Le 6 mars, je suis parti très tôt en avion pour Kuching. Par tôt, je veux dire à 8 heures. Mais pour cela, je devais me lever à 3 heures, pour prendre le bus pendant 1 heure afin d'arriver à l'aéroport à 4 heures. En compensation, j'ai dormi le reste de la journée après être arrivé à mon auberge de jeunesse. Kuching est située tout au sud de la partie malaisienne de Borneo. Kuching se traduit par 'chat' et c'est pourquoi il y a partout dans la ville de grandes statues de chats, ils ont même une station de radio qui s'appelle 'CatFM', complètement fou. Et en tant qu'amoureuse des chats, je ne pouvais pas manquer une visite dans un café à chats.

Sinon, je pense que la ville n'a pas grand-chose à offrir. Mais il y a 2 choses particulières dans les environs de Kuching. D'une part, le parc national de Bako et le centre de la faune de Semenggoh. Là-bas, avec un peu de chance, on peut apercevoir des orangs-outans. En effet, deux fois par jour, c'est l'heure de la nourriture et les orangs-outans qui en ont envie peuvent venir et prendre quelques fruits. Le territoire est très vaste et non clôturé, c'est-à-dire que les animaux y vivent librement. Et seuls aux heures de nourrissage, les visiteurs sont autorisés. Cependant, pendant la saison des fruits, il y a suffisamment de fruits dans la forêt et il est plutôt peu probable qu'ils sortent, et par temps de pluie, ils préfèrent rester dans leurs nids. Les deux étaient vrais pour moi - saison des fruits et pluie, mais j'ai eu de la chance !

J'ai pu voir au total 3 orangs-outans. La particularité était qu'aucune grille ou clôture ne séparait les animaux et nous, les humains, seulement quelques cordes pour ne pas s'approcher trop près.
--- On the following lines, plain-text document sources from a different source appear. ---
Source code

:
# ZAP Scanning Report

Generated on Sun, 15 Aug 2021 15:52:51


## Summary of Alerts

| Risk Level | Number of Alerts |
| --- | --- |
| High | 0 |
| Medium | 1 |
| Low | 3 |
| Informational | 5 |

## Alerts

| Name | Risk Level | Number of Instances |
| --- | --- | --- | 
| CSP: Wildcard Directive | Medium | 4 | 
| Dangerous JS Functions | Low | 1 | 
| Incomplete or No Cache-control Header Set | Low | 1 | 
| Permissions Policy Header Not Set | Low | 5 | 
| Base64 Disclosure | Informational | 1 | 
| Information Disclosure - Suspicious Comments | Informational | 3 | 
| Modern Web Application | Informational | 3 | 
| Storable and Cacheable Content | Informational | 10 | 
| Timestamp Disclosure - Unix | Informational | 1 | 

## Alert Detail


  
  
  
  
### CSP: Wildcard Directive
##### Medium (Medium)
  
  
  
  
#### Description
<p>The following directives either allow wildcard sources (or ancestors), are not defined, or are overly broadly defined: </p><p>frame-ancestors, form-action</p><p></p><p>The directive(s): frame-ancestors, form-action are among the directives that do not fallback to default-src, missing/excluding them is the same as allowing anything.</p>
Je me souviens exactement avoir vu le bras d'un orang-outan qui sortait lentement de la végétation. C'était un moment magique et mon cœur a fait un bond, car je ne pouvais pas croire qu'un orang-outan venait réellement. L'un des derniers vivants. Leur habitat est en effet uniquement sur les îles de Borneo et Sumatra et à cause de la déforestation massive, ils sont désormais menacés d'extinction. C'était tellement fascinant de regarder l'orang-outan se déplacer, comment il regardait et mangeait. Tout le monde était si fixé sur lui depuis le premier moment qu'on ne remarquait même pas les autres. Le moment le plus drôle et le plus épatant a été quand il a soudainement commencé à se faire un chapeau avec des feuilles.

C'est totalement logique que les animaux, en l'occurrence les singes, n'aiment pas la pluie. Cela a certes brisé la glace et a fait rire tout le monde. À un moment donné, la nouvelle est arrivée qu'un autre orang-outan était repéré à une autre station de nourriture. Je l'ai aussi vu et quand je suis revenu, un troisième orang-outan a été découvert. Ces animaux sont vraiment fascinants. Quand l'orang-outan numéro 1 est soudainement descendu au sol et a traversé notre masse humaine, on a immédiatement ressenti comment tout le monde a retenu son souffle et a respectueusement fait de la place.

Il est passé tout calmement et lentement devant nous et dans la forêt. Quelle expérience incroyable. Le dernier jour que j'ai passé à Kuching, je suis allé au parc national de Bako. Il se trouve à environ 1 heure de trajet en bus et il faut encore 20 minutes en bateau pour arriver au parc national.

Il y a différents sentiers de randonnée. J'ai d'abord pris un chemin plus court, où l'on peut aussi bien voir ces singes à nez long. Je l'ai fait.

À la fin, il y avait une petite section de plage. Là, on pouvait à nouveau voir combien de déchets échouent.

Ensuite, je voulais prendre le sentier de randonnée le plus long, mais je l'ai abandonné après environ 45-60 minutes, car d'une part, il n'était pas très agréable et d'autre part, je ne me sentais pas très bien non plus. J'ai ensuite commencé encore un autre, mais je l'ai aussi abandonné, car j'étais lentement mais sûrement assez épuisée et je n'avais plus envie.